§ **THE TASK**
Scan the data below for lines holding the word "strong", and copy each line found.

§ **EXERCISE DATA**
• • • • •

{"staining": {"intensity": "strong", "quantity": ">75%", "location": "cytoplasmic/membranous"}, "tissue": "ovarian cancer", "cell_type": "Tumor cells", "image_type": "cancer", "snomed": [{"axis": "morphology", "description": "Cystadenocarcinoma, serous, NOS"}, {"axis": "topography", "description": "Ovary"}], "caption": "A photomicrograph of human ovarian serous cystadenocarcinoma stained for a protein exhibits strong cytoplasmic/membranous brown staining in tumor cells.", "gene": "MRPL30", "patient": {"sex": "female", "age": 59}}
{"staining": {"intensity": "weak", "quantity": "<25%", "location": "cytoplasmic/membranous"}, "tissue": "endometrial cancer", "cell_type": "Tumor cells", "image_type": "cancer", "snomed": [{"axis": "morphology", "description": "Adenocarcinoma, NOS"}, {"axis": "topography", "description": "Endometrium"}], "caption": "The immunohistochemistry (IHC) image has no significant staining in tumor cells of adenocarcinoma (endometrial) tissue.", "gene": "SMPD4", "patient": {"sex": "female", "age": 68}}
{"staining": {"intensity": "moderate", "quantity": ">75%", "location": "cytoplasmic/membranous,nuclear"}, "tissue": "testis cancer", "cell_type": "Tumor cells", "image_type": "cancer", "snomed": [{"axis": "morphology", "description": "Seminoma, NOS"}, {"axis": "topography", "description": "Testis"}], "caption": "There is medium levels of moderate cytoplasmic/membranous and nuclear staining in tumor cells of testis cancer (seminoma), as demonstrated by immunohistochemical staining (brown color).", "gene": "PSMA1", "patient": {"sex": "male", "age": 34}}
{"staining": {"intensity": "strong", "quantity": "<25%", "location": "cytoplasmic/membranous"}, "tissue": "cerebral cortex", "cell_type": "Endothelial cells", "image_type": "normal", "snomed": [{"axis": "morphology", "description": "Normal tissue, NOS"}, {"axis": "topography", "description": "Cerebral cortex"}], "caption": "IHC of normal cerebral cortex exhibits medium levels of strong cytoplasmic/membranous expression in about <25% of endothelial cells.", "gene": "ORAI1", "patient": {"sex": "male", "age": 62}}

• • • • •

§ **REPLY TO THE EXERCISE**
{"staining": {"intensity": "strong", "quantity": ">75%", "location": "cytoplasmic/membranous"}, "tissue": "ovarian cancer", "cell_type": "Tumor cells", "image_type": "cancer", "snomed": [{"axis": "morphology", "description": "Cystadenocarcinoma, serous, NOS"}, {"axis": "topography", "description": "Ovary"}], "caption": "A photomicrograph of human ovarian serous cystadenocarcinoma stained for a protein exhibits strong cytoplasmic/membranous brown staining in tumor cells.", "gene": "MRPL30", "patient": {"sex": "female", "age": 59}}
{"staining": {"intensity": "strong", "quantity": "<25%", "location": "cytoplasmic/membranous"}, "tissue": "cerebral cortex", "cell_type": "Endothelial cells", "image_type": "normal", "snomed": [{"axis": "morphology", "description": "Normal tissue, NOS"}, {"axis": "topography", "description": "Cerebral cortex"}], "caption": "IHC of normal cerebral cortex exhibits medium levels of strong cytoplasmic/membranous expression in about <25% of endothelial cells.", "gene": "ORAI1", "patient": {"sex": "male", "age": 62}}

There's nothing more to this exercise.